Gel Patch Application: The intended application site was briefly dried with Nu-Gauze. Primer was dripped onto the application site from a loaded syringe, and spread with a fine soft-bristle brush. An area slightly larger than the gel patch was primed. Nu-Gauze was used to remove any excess primer with gentle contact of the gauze. The gel patch was dipped into the corresponding concentration of FocalSeal® macromer. The gel patch was removed from the macromer solution with flat forceps then applied to the primed area, and illuminated in situ for 80 seconds. Additional macromer of the corresponding concentration was dripped around the edges of the gel patch and photopolymerized as above if any edges did not look sufficiently adhered.
Tissue Uptake Result Summary:
Following is a table that shows the 7 dog-myocardial amiodarone-drug levels following exposure to 1% amiodarone-loaded patches and 1% amiodarone and 1% dexamethasone loaded patches. Of the 4 relevant atrial sites having attached gels at 7 days, 4 of the sites have drug levels reported to be within the therapeutic range for amiodarone (>20 μg/g tissue in the atrium tissue). By 21 days, the amiodarone levels in atrial tissue were minimal and approached the limits of detection.

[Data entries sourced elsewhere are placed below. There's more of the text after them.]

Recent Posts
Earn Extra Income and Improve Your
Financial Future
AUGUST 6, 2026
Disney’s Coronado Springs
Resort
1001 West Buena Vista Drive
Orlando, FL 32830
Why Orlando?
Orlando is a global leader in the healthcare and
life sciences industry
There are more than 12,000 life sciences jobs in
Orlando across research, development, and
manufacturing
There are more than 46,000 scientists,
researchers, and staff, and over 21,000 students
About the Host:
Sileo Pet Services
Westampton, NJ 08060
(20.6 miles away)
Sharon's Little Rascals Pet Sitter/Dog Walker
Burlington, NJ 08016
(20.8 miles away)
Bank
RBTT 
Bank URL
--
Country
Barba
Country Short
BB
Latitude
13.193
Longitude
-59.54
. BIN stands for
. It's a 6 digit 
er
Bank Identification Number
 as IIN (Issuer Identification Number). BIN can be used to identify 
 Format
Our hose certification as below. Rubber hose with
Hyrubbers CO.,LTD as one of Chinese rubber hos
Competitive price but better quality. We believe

Result: At the 7- and 21-day timepoints, the dexamethasone-loaded hydrogel patches elicited noticeably a less intense cellular response compared to the hydrogel patches without steroids. At day 7, implant sites treated with patches without steroids were characterized by at least mild to moderate inflammation (macrophages and neutrophils infiltration). In contrast, the host response at sites treated with patches containing amiodarone and steroid was limited to mild macrophage infiltrates.
By day 21, alterations at atrial sites treated with patches without steroids persisted to include moderate inflammation. Inflammation was more intense for 5% macromer than for 3% macromer. Steroid-treated sites had a decrease in intensity of cellular response and only mild epicardial inflammation.